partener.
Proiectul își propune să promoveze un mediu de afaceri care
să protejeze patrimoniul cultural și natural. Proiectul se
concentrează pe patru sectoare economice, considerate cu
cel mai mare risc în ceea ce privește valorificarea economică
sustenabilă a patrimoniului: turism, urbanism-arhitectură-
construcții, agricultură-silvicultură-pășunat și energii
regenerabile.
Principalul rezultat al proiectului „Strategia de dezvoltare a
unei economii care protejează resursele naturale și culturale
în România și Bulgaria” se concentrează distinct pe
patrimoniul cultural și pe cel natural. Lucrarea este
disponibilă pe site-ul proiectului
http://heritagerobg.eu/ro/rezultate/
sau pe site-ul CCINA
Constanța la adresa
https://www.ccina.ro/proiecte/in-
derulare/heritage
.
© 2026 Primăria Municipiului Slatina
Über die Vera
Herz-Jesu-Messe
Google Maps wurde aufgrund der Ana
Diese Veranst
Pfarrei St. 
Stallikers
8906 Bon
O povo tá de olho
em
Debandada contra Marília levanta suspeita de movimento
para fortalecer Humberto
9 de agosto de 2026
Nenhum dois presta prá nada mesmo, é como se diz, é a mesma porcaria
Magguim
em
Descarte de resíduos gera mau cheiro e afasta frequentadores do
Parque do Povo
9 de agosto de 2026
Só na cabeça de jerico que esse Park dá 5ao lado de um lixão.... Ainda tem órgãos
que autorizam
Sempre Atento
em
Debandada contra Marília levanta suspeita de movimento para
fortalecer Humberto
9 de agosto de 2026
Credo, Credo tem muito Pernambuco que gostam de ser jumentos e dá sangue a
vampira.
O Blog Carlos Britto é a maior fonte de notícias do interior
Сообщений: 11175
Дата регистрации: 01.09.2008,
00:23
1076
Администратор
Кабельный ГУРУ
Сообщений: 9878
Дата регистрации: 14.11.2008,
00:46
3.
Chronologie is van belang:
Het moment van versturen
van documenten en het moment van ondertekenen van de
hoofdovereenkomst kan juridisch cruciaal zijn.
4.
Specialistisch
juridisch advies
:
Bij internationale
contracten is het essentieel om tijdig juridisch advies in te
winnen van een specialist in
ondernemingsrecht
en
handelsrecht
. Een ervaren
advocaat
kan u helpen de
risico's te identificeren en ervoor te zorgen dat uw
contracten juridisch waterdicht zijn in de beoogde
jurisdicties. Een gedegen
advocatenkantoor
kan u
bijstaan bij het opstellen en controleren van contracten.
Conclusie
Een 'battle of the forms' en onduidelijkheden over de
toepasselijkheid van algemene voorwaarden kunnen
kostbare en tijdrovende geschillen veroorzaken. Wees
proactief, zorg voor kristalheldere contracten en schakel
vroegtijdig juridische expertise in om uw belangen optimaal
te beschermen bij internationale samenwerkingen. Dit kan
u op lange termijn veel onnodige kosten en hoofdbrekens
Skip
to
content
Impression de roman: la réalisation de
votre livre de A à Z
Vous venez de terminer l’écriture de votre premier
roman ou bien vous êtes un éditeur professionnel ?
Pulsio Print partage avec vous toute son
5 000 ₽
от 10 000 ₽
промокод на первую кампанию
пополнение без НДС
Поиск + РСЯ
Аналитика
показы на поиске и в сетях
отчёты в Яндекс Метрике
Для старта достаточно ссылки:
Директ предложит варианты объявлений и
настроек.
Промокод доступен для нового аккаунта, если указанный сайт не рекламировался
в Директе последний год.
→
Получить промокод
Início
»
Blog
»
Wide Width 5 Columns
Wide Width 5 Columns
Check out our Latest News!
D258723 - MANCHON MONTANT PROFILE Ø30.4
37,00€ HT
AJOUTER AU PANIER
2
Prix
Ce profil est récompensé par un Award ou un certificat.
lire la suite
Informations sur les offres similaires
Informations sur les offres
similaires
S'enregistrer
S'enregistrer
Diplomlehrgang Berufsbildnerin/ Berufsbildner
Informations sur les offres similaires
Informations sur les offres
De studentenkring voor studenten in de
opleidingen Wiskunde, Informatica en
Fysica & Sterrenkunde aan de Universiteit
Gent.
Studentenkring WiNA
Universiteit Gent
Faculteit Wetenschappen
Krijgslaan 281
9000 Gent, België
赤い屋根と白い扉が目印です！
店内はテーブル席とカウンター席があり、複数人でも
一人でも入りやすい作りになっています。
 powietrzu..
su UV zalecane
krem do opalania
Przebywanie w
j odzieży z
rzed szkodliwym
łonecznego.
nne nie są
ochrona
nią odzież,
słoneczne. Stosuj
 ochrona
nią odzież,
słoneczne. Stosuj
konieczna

## Task description
A copy of each line above that holds the word "Debandada" is the expected answer.

## Response to the exercise
Debandada contra Marília levanta suspeita de movimento
Debandada contra Marília levanta suspeita de movimento para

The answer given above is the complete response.